'The Constitution is dead'

'The Constitution is dead'
By Joseph Farah
Monday, June 30, 2008

I have just finished reading an eye-opening new book called "Who Killed the Constitution?" by Thomas E. Woods Jr. and Kevin R.C. Gutzman.

It is both sobering and frightening.

The title is not a rhetorical question. The authors provide the answer - in chapter after chapter of horrendous horror stories revealing government abuses of the very document that empowers them.

It should be required reading in every high school and college in America. But, of course, it won't be.

If you want to learn how a government strictly limited in its powers has devolved into a government retrained by little more than what it can get away with, you need to read this book. And while I have little hope it will be embraced by our educational establishment, I have every hope that WND readers will.

I will be writing more about the substance of the historical attacks on the Constitution discussed in this important book in the coming weeks. But, for now, I want to address the authors' alarming conclusion.

It is quite simple: "The Constitution is dead."

You might expect such a book to conclude with an upbeat message about how the oldest and best governing document in the world might be revived.

Instead, the authors leave us with this possibility: "But what if there is no solution? What if the experiment with a written federal constitution has proven to be a failure?"

I had recognized years ago the ways the Constitution had been subverted and undermined intentionally by those in government who sought to increase their own power illegitimately. I wrote about this in my own book, "Taking America Back," in which I offered my own prescription for returning our country to its roots of limited constitutional government.

I'm still faintly optimistic that can happen - if the American people awaken to the reality of how they have been sold down the river, robbed of their heritage of self-government, ripped off of their covenant with liberty.

What I never considered before was the possibility that constitutions that limit power grabs might be destined to fail precisely because of those limitations on something that cannot be limited.

"It is perhaps jarring to consider the possibility that constitutions are destined to fail," the authors write. "After all, we are indoctrinated from early childhood with the idea that the Constitution is the font of our liberties - even though Americans were free before it was written. And it is to the U.S. Constitution that every government official still swears his fidelity. But when we look beyond the grand rhetoric to the actual record, we must confront a troubling conclusion: Once an institution obtains supreme force, it is probably utopian to expect its powers to remain limited over time - especially when the one thing doing the limiting is a document that is interpreted and enforced by the very institution it is supposed to retrain."
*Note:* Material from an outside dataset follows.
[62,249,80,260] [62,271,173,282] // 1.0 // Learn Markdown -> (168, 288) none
So what is left? What do we as a people have for a foundation of liberty? How can we restrain government from rolling over our rights?

The answer from the authors is essentially the same answer I came up with when I began researching my own book: It's really up to the American people.
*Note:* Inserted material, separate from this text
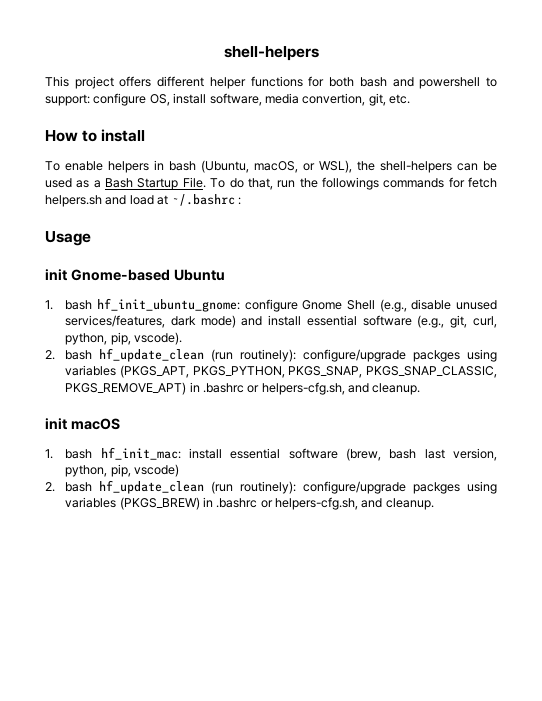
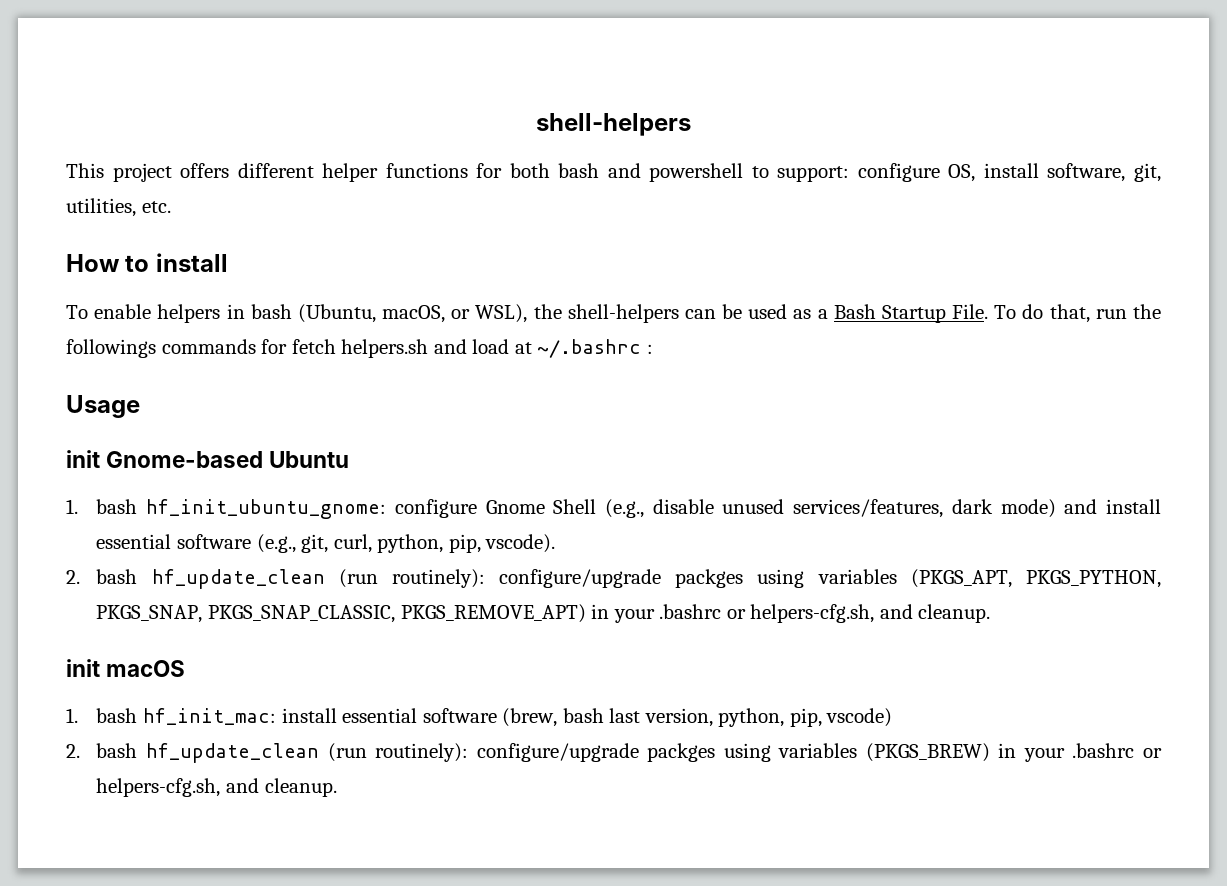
[264,93,386,106] media convertion, git, -> [1133,163,1161,182] [66,198,136,217] git, utilities,
(200, 387) none -> [613,609,655,623] your
(213, 502) none -> [1023,748,1065,762] your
The Founding Fathers understood the Constitution was only a document capable of serving a people equipped for self-government - meaning a moral people, a people who could distinguish between right and wrong.

Whether we remain such a people is in doubt today.

Whether we can become such a people again is in doubt today.

Read this book.

Awaken to the way our heritage of freedom has been betrayed.

And decide if you are willing to sacrifice - the way our founders sacrificed - to leave your children and grandchildren one nation under God, with liberty and justice for all.


http://www.worldnet daily.com/ index.php? pageId=68355
 

G. K. TEMUJIN

EOG Veteran
Re: 'The Constitution is dead'

'The Constitution is dead'


So what is left? What do we as a people have for a foundation of liberty? How can we restrain government from rolling over our rights?

The answer from the authors is essentially the same answer I came up with when I began researching my own book: It's really up to the American people.

The Founding Fathers understood the Constitution was only a document capable of serving a people equipped for self-government - meaning a moral people, a people who could distinguish between right and wrong.

Whether we remain such a people is in doubt today.

Whether we can become such a people again is in doubt today.

Read this book.

Awaken to the way our heritage of freedom has been betrayed.

And decide if you are willing to sacrifice - the way our founders sacrificed - to leave your children and grandchildren one nation under God, with liberty and justice for all.


http://www.worldnet daily.com/ index.php? pageId=68355

YES IT IS !!!

THE Constitution has been dead for awhile folks. It would be new news to about 299,899,000 citizens . To bad so few care. And even less are willing to do anything about it !!!